I was a bit confused about this answer in the Q&A, but I would not have summarized it like this. I remember claims that some degree of merging with AI is likely to happen conditional on a good outcome, and maybe a claim that CBI was the most likely path towards merging.
Yes, I think that’s more precise. I guess I shortened it a bit too much.

p.b. 6 Sep 2021 8:03 UTC
5 points
in reply to: gwern’s comment on: Rough notes on the Sam Altman Q&A: GPT and AGI
I remember “if the slope of the abilities graph starts changing a lot” for example via “big compute saving innovation” or “self-improvement” then he will update towards fast take-off.

p.b. 6 Sep 2021 8:15 UTC
7 points
in reply to: James_Miller’s comment on: Rough notes on the Sam Altman Q&A: GPT and AGI
I listened to your podcasts as I generally do (they are great ;-) ),
Correct me if I am wrong, but neither Greg Cochran nor Robin Hanson gave you anything like “there is a >1% probability UFOs are aliens”.

p.b. 6 Sep 2021 9:49 UTC
6 points
in reply to: Rob Bensinger’s comment on: Rough notes on the Sam Altman Q&A: GPT and AGI
Which of my notes would you classify as “pretty false”?

p.b. 6 Sep 2021 10:27 UTC
20 points
in reply to: Rob Bensinger’s comment on: Rough notes on the Sam Altman Q&A: GPT and AGI
I mean even if Lanrian’s corrections are based on perfect recall, none of them would make any of my notes “pretty false”. He hedged more here, that warning was more specific, the AGI definition was more like “transformative AGI”—these things don’t even go beyond the imprecision in Sam Altman’s answers.
The only point were I think I should have been more precise is about the different “loss function”. That was my interpretation in the moment, but it now seems to me much more uncertain whether that was actually what he meant.
I don’t care about the frontpage, but if this post is seen by some as “false gossip and rumors about someone’s views” I’d rather take it down.

p.b. 6 Sep 2021 11:27 UTC
10 points
in reply to: Rob Bensinger’s comment on: Rough notes on the Sam Altman Q&A: GPT and AGI
I also don’t think I could easily have checked whether others at the meetup had the same recollection.
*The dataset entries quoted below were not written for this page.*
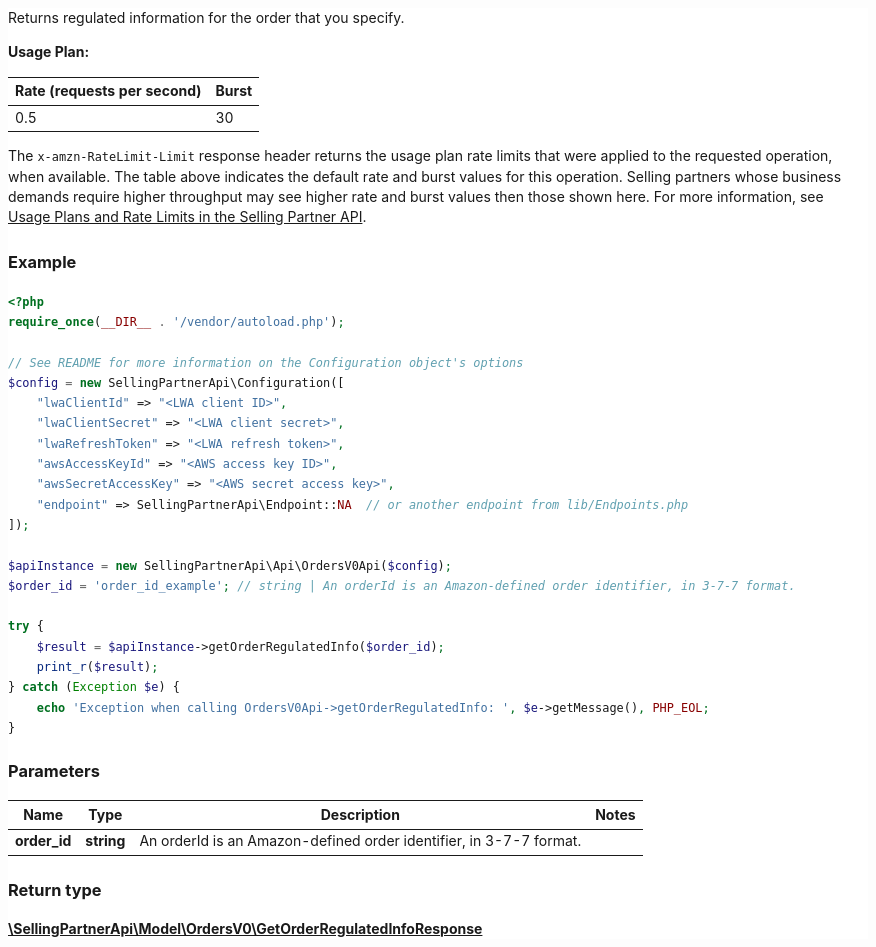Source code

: 

Returns regulated information for the order that you specify.

**Usage Plan:**

| Rate (requests per second) | Burst |
| ---- | ---- |
| 0.5 | 30 |

The `x-amzn-RateLimit-Limit` response header returns the usage plan rate limits that were applied to the requested operation, when available. The table above indicates the default rate and burst values for this operation. Selling partners whose business demands require higher throughput may see higher rate and burst values then those shown here. For more information, see [Usage Plans and Rate Limits in the Selling Partner API](https://developer-docs.amazon.com/sp-api/docs/usage-plans-and-rate-limits-in-the-sp-api).

### Example

```php
<?php
require_once(__DIR__ . '/vendor/autoload.php');

// See README for more information on the Configuration object's options
$config = new SellingPartnerApi\Configuration([
    "lwaClientId" => "<LWA client ID>",
    "lwaClientSecret" => "<LWA client secret>",
    "lwaRefreshToken" => "<LWA refresh token>",
    "awsAccessKeyId" => "<AWS access key ID>",
    "awsSecretAccessKey" => "<AWS secret access key>",
    "endpoint" => SellingPartnerApi\Endpoint::NA  // or another endpoint from lib/Endpoints.php
]);

$apiInstance = new SellingPartnerApi\Api\OrdersV0Api($config);
$order_id = 'order_id_example'; // string | An orderId is an Amazon-defined order identifier, in 3-7-7 format.

try {
    $result = $apiInstance->getOrderRegulatedInfo($order_id);
    print_r($result);
} catch (Exception $e) {
    echo 'Exception when calling OrdersV0Api->getOrderRegulatedInfo: ', $e->getMessage(), PHP_EOL;
}
```

### Parameters

Name | Type | Description  | Notes
------------- | ------------- | ------------- | -------------
 **order_id** | **string**| An orderId is an Amazon-defined order identifier, in 3-7-7 format. |

### Return type

[**\SellingPartnerApi\Model\OrdersV0\GetOrderRegulatedInfoResponse**](../Model/OrdersV0/GetOrderRegulatedInfoResponse.md)
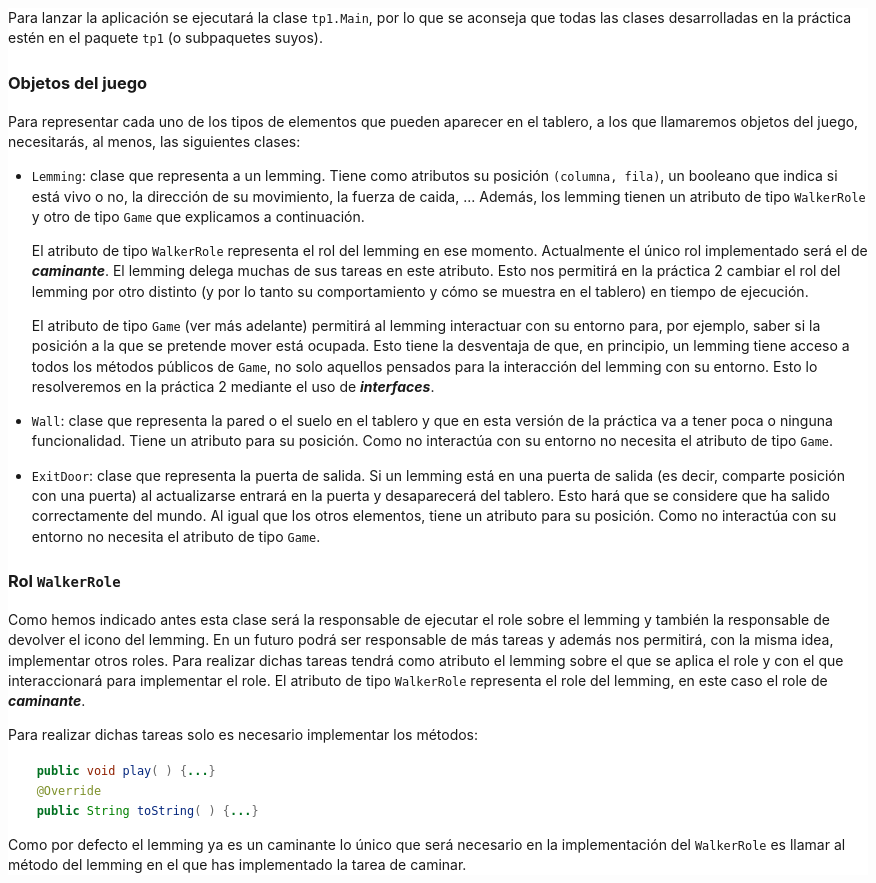 Para lanzar la aplicación se ejecutará la clase `tp1.Main`,
por lo que se aconseja que todas las clases desarrolladas en la práctica estén en el paquete `tp1` (o subpaquetes suyos). 

### Objetos del juego

Para representar cada uno de los tipos de elementos que pueden aparecer en el tablero, a los que llamaremos objetos del juego, necesitarás, al menos, las siguientes clases:

- `Lemming`: clase que representa a un lemming. Tiene como atributos su posición `(columna, fila)`, un booleano que indica si está vivo o no, la dirección de su movimiento, la fuerza de caida, ... Además, los lemming tienen un atributo de tipo `WalkerRole` y otro de tipo `Game` que explicamos a continuación.

  El atributo de tipo `WalkerRole` representa el rol del lemming en ese momento. Actualmente el único rol implementado será el de ***caminante***. El lemming delega muchas de sus tareas en este atributo. Esto nos permitirá en la práctica 2 cambiar el rol del lemming por otro distinto (y por lo tanto su comportamiento y cómo se muestra en el tablero) en tiempo de ejecución. 

  El atributo de tipo `Game` (ver más adelante) permitirá al lemming interactuar con su entorno para, por ejemplo, saber si la posición a la que se pretende mover está ocupada. Esto tiene la desventaja de que, en principio, un lemming tiene acceso a todos los métodos públicos de `Game`, no solo aquellos pensados para la interacción del lemming con su entorno. Esto lo resolveremos en la práctica 2 mediante el uso de ***interfaces***.

- `Wall`: clase que representa la pared o el suelo en el tablero y que en esta versión de la práctica va a tener poca o ninguna funcionalidad. Tiene un atributo para su posición. Como no interactúa con su entorno no necesita el atributo de tipo `Game`.

- `ExitDoor`: clase que representa la puerta de salida. Si un lemming está en una puerta de salida (es decir, comparte posición con una puerta) al actualizarse entrará en la puerta y desaparecerá del tablero. Esto hará que se considere que ha salido correctamente del mundo. Al igual que los otros elementos, tiene un atributo para su posición. Como no interactúa con su entorno no necesita el atributo de tipo `Game`.

### Rol `WalkerRole`

Como hemos indicado antes esta clase será la responsable de ejecutar el role sobre el lemming y también la responsable de devolver el icono del lemming. En un futuro podrá ser responsable de más tareas y además nos permitirá, con la misma idea, implementar otros roles. Para realizar dichas tareas tendrá como atributo el lemming sobre el que se aplica el role y con el que interaccionará para implementar el role. El atributo de tipo `WalkerRole` representa el role del lemming, en este caso el role de ***caminante***. 

Para realizar dichas tareas solo es necesario implementar los métodos:

```java
    public void play( ) {...}
    @Override
    public String toString( ) {...}
```


Como por defecto el lemming ya es un caminante lo único que será necesario en la implementación del `WalkerRole` es llamar al método del lemming en el que has implementado la tarea de caminar. 
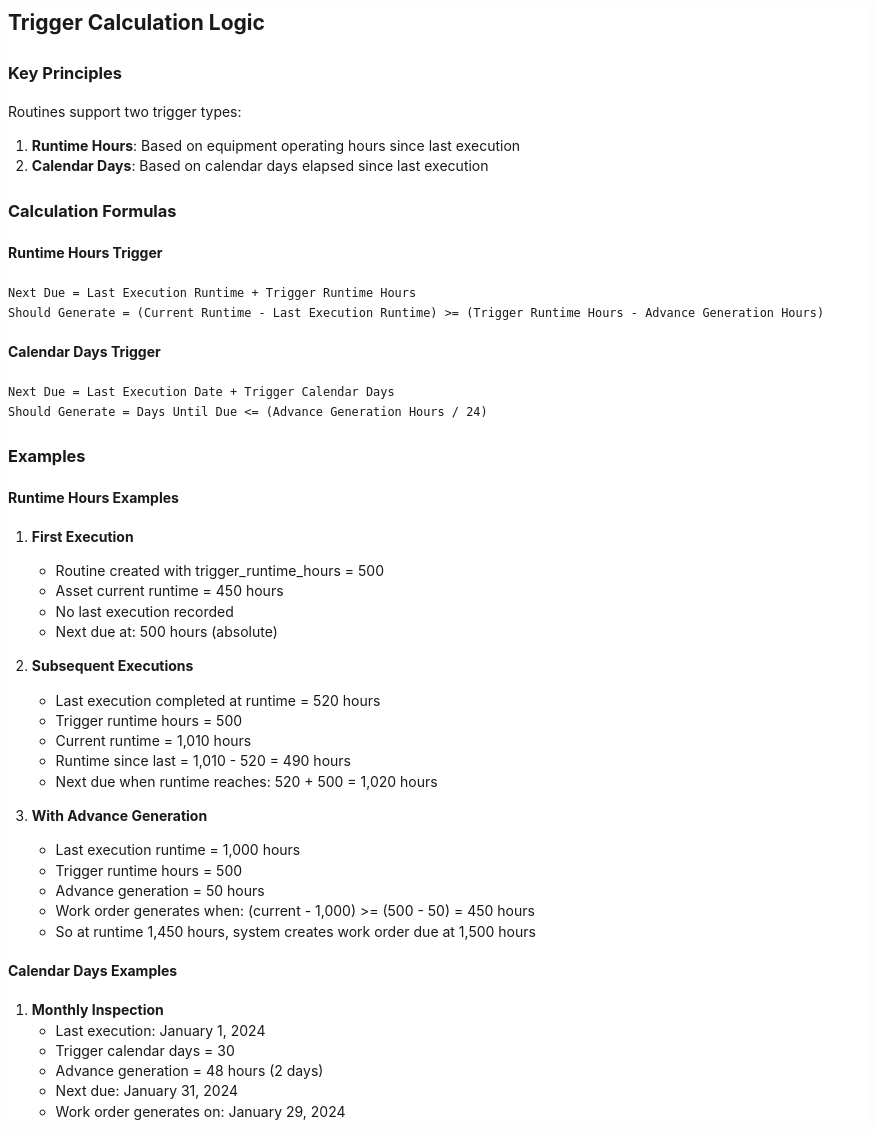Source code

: ## Trigger Calculation Logic

### Key Principles

Routines support two trigger types:
1. **Runtime Hours**: Based on equipment operating hours since last execution
2. **Calendar Days**: Based on calendar days elapsed since last execution

### Calculation Formulas

#### Runtime Hours Trigger
```
Next Due = Last Execution Runtime + Trigger Runtime Hours
Should Generate = (Current Runtime - Last Execution Runtime) >= (Trigger Runtime Hours - Advance Generation Hours)
```

#### Calendar Days Trigger
```
Next Due = Last Execution Date + Trigger Calendar Days
Should Generate = Days Until Due <= (Advance Generation Hours / 24)
```

### Examples

#### Runtime Hours Examples

1. **First Execution**
   - Routine created with trigger_runtime_hours = 500
   - Asset current runtime = 450 hours
   - No last execution recorded
   - Next due at: 500 hours (absolute)

2. **Subsequent Executions**
   - Last execution completed at runtime = 520 hours
   - Trigger runtime hours = 500
   - Current runtime = 1,010 hours
   - Runtime since last = 1,010 - 520 = 490 hours
   - Next due when runtime reaches: 520 + 500 = 1,020 hours

3. **With Advance Generation**
   - Last execution runtime = 1,000 hours
   - Trigger runtime hours = 500
   - Advance generation = 50 hours
   - Work order generates when: (current - 1,000) >= (500 - 50) = 450 hours
   - So at runtime 1,450 hours, system creates work order due at 1,500 hours

#### Calendar Days Examples

1. **Monthly Inspection**
   - Last execution: January 1, 2024
   - Trigger calendar days = 30
   - Advance generation = 48 hours (2 days)
   - Next due: January 31, 2024
   - Work order generates on: January 29, 2024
I had to leave pretty much when Sam Altman did and I didn’t know anybody attending.
Fact of the matter is that gwern, NNOTM, Amateur and James Miller of the commenters so far seem to have attended the meetup and at least didn’t express any disagreements with my recollections, while Lanrian’s (well-intended and well-taken) corrections are about differences in focus or degree in a small number of statements.